Saved entries

····················

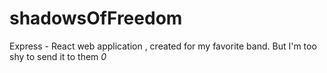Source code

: # shadowsOfFreedom
Express - React web application , created for my favorite band.
But I'm too shy to send it to them _0_
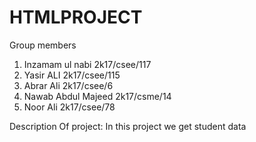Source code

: # HTMLPROJECT 
Group members
1) Inzamam ul nabi 2k17/csee/117
2) Yasir ALI 2k17/csee/115
3) Abrar Ali 2k17/csee/6
4) Nawab Abdul Majeed 2k17/csme/14
5) Noor Ali 2k17/csee/78

Description Of project:
 In this project we get student data 
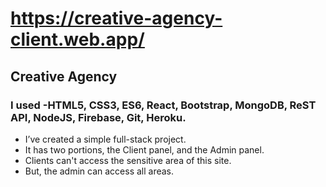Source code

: 

# https://creative-agency-client.web.app/
## Creative Agency
### I  used -HTML5, CSS3, ES6, React, Bootstrap, MongoDB, ReST API, NodeJS, Firebase, Git, Heroku.
* I’ve created a simple full-stack project.
* It has two portions, the Client panel, and the Admin  panel.
* Clients can't access the sensitive area of this site.
* But, the admin can access all areas.

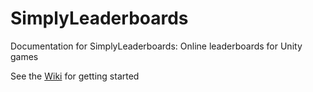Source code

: # SimplyLeaderboards
Documentation for SimplyLeaderboards: Online leaderboards for Unity games

See the [Wiki](https://github.com/williambertrand/SimplyLeaderboards/wiki) for getting started
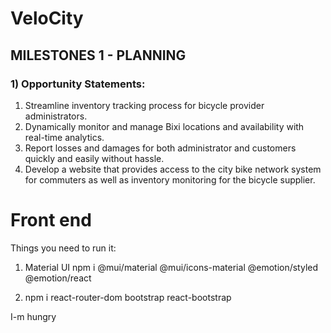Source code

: # VeloCity

## MILESTONES 1 - PLANNING

### 1) Opportunity Statements:

1. Streamline inventory tracking process for bicycle provider administrators.
2. Dynamically monitor and manage Bixi locations and availability with real-time analytics.
3. Report losses and damages for both administrator and customers quickly and easily without hassle.
4. Develop a website that provides access to the city bike network system for commuters as well as inventory monitoring for the bicycle supplier.

# Front end

Things you need to run it:

1. Material UI
   npm i @mui/material @mui/icons-material @emotion/styled @emotion/react

2. npm i react-router-dom bootstrap react-bootstrap

I-m hungry
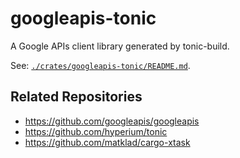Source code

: # googleapis-tonic

A Google APIs client library generated by tonic-build.

See: [`./crates/googleapis-tonic/README.md`](./crates/googleapis-tonic/README.md).

## Related Repositories

- <https://github.com/googleapis/googleapis>
- <https://github.com/hyperium/tonic>
- <https://github.com/matklad/cargo-xtask>
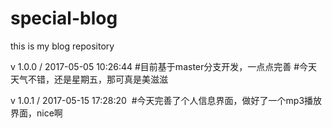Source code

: # special-blog
this is my blog repository

v 1.0.0 / 2017-05-05 10:26:44
  #目前基于master分支开发，一点点完善
  #今天天气不错，还是星期五，那可真是美滋滋

v 1.0.1 / 2017-05-15 17:28:20
  #今天完善了个人信息界面，做好了一个mp3播放界面，nice啊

····················

EXERCISE – Copy all lines of the records that have the string "SimplyLeaderboards" in them.

ANSWER FOR THIS EXERCISE –
: # SimplyLeaderboards
Documentation for SimplyLeaderboards: Online leaderboards for Unity games
See the [Wiki](https://github.com/williambertrand/SimplyLeaderboards/wiki) for getting started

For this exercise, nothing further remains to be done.